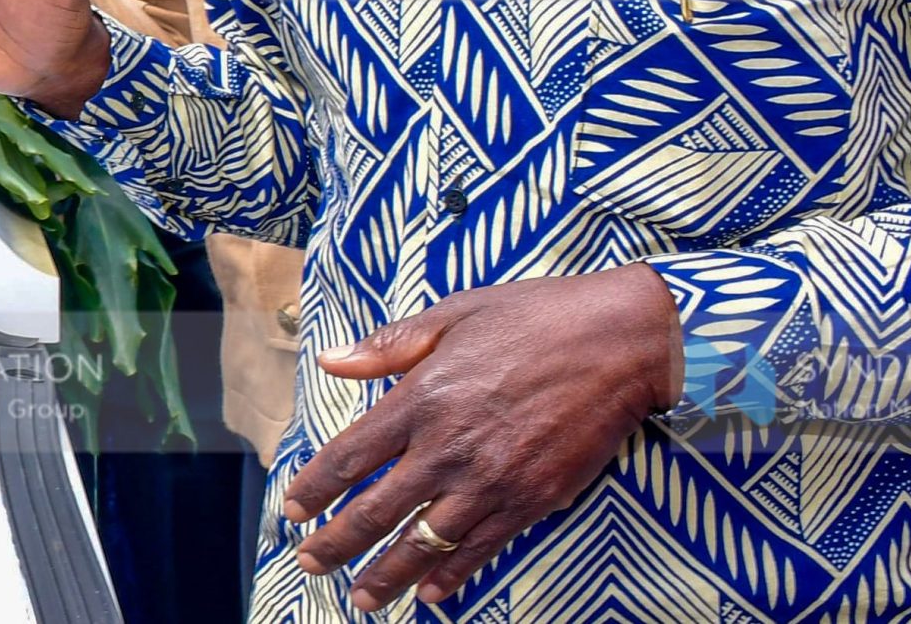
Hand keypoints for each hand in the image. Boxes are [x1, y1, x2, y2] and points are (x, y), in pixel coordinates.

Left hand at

--------------------------------------------------

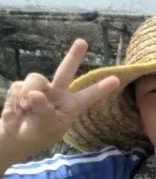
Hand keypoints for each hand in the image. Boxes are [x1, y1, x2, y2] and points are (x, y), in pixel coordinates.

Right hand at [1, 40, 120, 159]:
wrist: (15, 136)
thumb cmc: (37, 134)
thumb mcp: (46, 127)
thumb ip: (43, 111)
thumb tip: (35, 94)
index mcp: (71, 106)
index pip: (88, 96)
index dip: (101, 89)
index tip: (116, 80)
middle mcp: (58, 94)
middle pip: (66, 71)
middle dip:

--------------------------------------------------

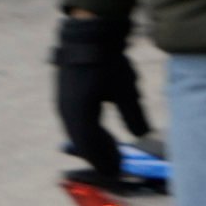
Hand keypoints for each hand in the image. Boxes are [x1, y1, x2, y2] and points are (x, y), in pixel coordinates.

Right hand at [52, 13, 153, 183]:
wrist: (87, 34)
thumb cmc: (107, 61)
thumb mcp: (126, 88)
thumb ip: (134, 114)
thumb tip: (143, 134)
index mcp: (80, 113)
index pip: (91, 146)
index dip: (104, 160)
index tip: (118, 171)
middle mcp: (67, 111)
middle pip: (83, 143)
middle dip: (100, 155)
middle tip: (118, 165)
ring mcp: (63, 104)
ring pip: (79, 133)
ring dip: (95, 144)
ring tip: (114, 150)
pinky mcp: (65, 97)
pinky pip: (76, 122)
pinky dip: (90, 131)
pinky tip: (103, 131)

--------------------------------------------------

# WORK TO BE COMPLETED
From the line holding "wrist: (87, 34)" to the line holding "pinky tip: (103, 131)", inclusive, restate each line above exactly as written.

# ANSWER FOR THE TASK
wrist: (87, 34)
thumb cmc: (107, 61)
thumb mcp: (126, 88)
thumb ip: (134, 114)
thumb tip: (143, 134)
index mcp: (80, 113)
index pip: (91, 146)
index dip: (104, 160)
index tip: (118, 171)
middle mcp: (67, 111)
middle pip: (83, 143)
middle dip: (100, 155)
middle tip: (118, 165)
ring mcp: (63, 104)
ring pip: (79, 133)
ring dip: (95, 144)
ring tip: (114, 150)
pinky mcp: (65, 97)
pinky pip: (76, 122)
pinky dip: (90, 131)
pinky tip: (103, 131)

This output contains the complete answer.